> **Task description**
Copy each line below in which the word "baseFrequency" occurs.

[Saved data entries]

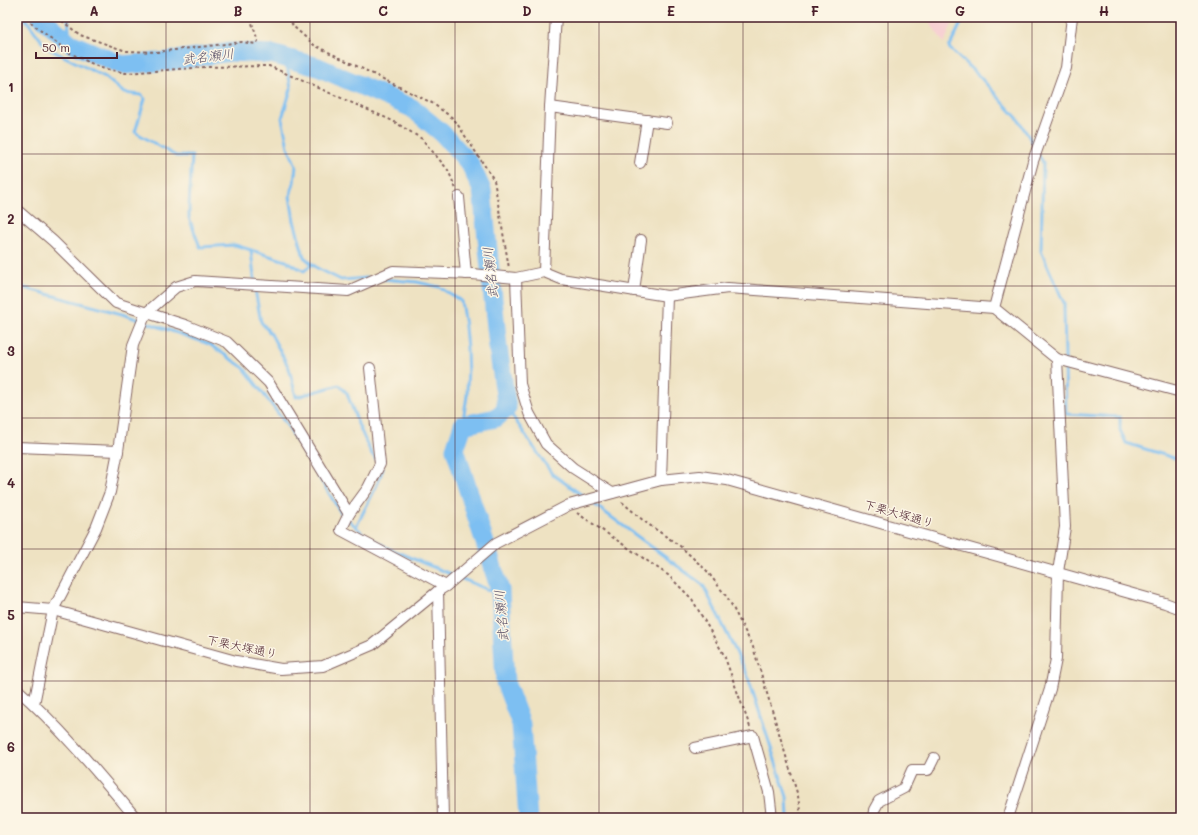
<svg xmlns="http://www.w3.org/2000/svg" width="1198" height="835" font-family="Mali,'Klee One',sans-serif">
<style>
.built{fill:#f7cfd2}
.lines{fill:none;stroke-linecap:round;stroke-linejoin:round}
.stream{stroke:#7dbff2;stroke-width:3}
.river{stroke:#7dbff2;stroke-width:19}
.minor-casing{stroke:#836360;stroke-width:12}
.path{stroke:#836360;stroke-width:2;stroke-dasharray:3 3;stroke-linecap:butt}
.minor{stroke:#fff;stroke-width:10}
.grid{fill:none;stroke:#4a1f2b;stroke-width:1;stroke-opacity:0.55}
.labels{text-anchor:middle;stroke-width:3;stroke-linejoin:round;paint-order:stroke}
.street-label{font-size:12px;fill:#4a1f2b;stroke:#fcf5e5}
.water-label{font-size:13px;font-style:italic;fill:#594f67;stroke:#fcf5e5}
.neatline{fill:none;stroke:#4a1f2b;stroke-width:1.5}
.grid-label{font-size:13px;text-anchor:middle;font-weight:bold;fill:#4a1f2b}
</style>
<rect width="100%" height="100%" fill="#fcf5e5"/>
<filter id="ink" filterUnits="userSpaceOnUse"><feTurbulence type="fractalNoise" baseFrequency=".025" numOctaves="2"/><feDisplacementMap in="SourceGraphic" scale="8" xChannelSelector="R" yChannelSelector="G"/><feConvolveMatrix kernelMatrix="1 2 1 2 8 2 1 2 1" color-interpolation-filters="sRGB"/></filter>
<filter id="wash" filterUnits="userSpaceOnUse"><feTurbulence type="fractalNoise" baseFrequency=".012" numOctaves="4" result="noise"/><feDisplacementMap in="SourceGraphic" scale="16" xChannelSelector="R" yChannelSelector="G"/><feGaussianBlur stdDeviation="0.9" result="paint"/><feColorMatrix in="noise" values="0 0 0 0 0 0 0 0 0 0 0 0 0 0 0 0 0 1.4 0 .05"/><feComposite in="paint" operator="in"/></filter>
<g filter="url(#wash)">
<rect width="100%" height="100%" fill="#eee2c2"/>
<path class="built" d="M926 17H955L944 43Z"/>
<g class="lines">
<g class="stream">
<path d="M24 17 47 48 105 77 124 93 141 95 145 99 135 132 176 156H192L189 206V218L200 247 235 245 251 250 256 295 261 322 271 334 289 368 296 397 339 385 347 393 358 424 371 453 376 459"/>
<path d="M68 17 70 43"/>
<path d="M964 17 949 48 979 76 1018 119 1035 147"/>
<path d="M286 58 291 89 282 118 288 147 296 166 294 182 290 196 294 221 304 257 317 268 341 280 368 278"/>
<path d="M1038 154 1043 162 1041 251 1064 303 1066 414 1120 417V430L1126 443 1174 458 1181 457"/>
<path d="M251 250 286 261 304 271 312 264"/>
<path d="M383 279 417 282 439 287 461 301C467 332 469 363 467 395 466 405 463 415 463 425"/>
<path d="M17 286 122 314 209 344 244 368 286 424 341 513 365 535 392 550 501 595"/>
<path d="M507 408 552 474 585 497"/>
<path d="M591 502 703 585 747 674 787 797 788 818"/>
<path d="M356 527 377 485 383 469"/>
</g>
<path class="river" d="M41 17 70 43 122 65 169 61 230 52 271 54 318 67 412 108 442 133 470 164 482 190 498 347 507 408 496 418 463 425 455 449 500 590 505 682 521 724 528 818"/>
</g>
</g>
<g filter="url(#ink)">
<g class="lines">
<g class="minor-casing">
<g id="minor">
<path d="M550 107 667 123"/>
<path d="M640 163 647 120"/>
<path d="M459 197 466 274"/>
<path d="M17 210 53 241 116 303 185 325 227 342 269 383 349 514 341 530 446 586"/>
<path d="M544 272 561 279 667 296 728 288 994 308"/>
<path d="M516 278 520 384 529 413 546 444 573 468 612 493"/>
<path d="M634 291 641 240"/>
<path d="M1057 359 1181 392"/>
<path d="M17 447 118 451"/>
<path d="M661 480 667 296"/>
<path d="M349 514 368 488 380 464 370 368"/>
<path d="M438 591 443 818"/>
<path d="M17 607 53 610 236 661 281 669 323 666 372 645 438 591 446 586 496 543 569 505 661 480 700 476 727 480 1165 603 1181 609"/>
<path d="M17 689C61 728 98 773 136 818"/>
<path d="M34 704 53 610 96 528 110 492 118 451 133 345 146 313 176 287 195 281 348 291 393 271 472 274 516 278 544 272 550 107 556 17"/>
<path d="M695 748 753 736 769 792 772 818"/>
<path d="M873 818 874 810 879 801 904 788 912 770H928L934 758"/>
<path d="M1008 818 1050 689 1056 659 1058 572 1065 527 1057 359 994 308 1033 161 1066 68 1072 17"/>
</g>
</g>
<g class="path">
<path d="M28 17 32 24 70 53 101 68 126 73 206 67 269 66 393 121 422 139 448 170 456 189"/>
<path d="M57 17 80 35 126 51 157 52 242 42 256 44 258 41 250 17"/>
<path d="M289 17 293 26 314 45 432 103 454 119 494 180 509 268"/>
<path d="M622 502 645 522 680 546 707 571 729 600 753 647 798 796 801 818"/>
<path d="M577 513 668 575 692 599 724 655 750 727"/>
</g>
<use href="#minor" class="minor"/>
</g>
</g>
<path class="grid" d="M166 17V818M310 17V818M455 17V818M599 17V818M743 17V818M888 17V818M1032 17V818M17 154H1181M17 286H1181M17 418H1181M17 549H1181M17 681H1181"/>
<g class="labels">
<g class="street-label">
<text transform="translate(899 514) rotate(16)" y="4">下栗大塚通り</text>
<text transform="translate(242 647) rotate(12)" y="4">下栗大塚通り</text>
</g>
<g class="water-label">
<text transform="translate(208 56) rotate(-7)" y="5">武名瀬川</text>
<text transform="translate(490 273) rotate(-96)" y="5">武名瀬川</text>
<text transform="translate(501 616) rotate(-95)" y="5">武名瀬川</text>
</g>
</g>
<rect width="1198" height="835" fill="none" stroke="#fcf5e5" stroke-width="44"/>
<path d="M36 52v6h81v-6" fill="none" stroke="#4a1f2b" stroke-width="2"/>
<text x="42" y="52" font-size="12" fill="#4a1f2b" stroke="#fcf5e5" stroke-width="3" paint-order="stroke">50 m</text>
<rect x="22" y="22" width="1154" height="791" class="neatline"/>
<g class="grid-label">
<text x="94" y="16">A</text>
<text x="238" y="16">B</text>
<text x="383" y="16">C</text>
<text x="527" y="16">D</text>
<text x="671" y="16">E</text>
<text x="815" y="16">F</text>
<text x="960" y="16">G</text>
<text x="1104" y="16">H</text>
<text x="11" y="92">1</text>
<text x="11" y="224">2</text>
<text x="11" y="356">3</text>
<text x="11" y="488">4</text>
<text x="11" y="620">5</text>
<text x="11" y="752">6</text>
</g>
</svg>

> **Solution to this problem**
<filter id="ink" filterUnits="userSpaceOnUse"><feTurbulence type="fractalNoise" baseFrequency=".025" numOctaves="2"/><feDisplacementMap in="SourceGraphic" scale="8" xChannelSelector="R" yChannelSelector="G"/><feConvolveMatrix kernelMatrix="1 2 1 2 8 2 1 2 1" color-interpolation-filters="sRGB"/></filter>
<filter id="wash" filterUnits="userSpaceOnUse"><feTurbulence type="fractalNoise" baseFrequency=".012" numOctaves="4" result="noise"/><feDisplacementMap in="SourceGraphic" scale="16" xChannelSelector="R" yChannelSelector="G"/><feGaussianBlur stdDeviation="0.9" result="paint"/><feColorMatrix in="noise" values="0 0 0 0 0 0 0 0 0 0 0 0 0 0 0 0 0 1.4 0 .05"/><feComposite in="paint" operator="in"/></filter>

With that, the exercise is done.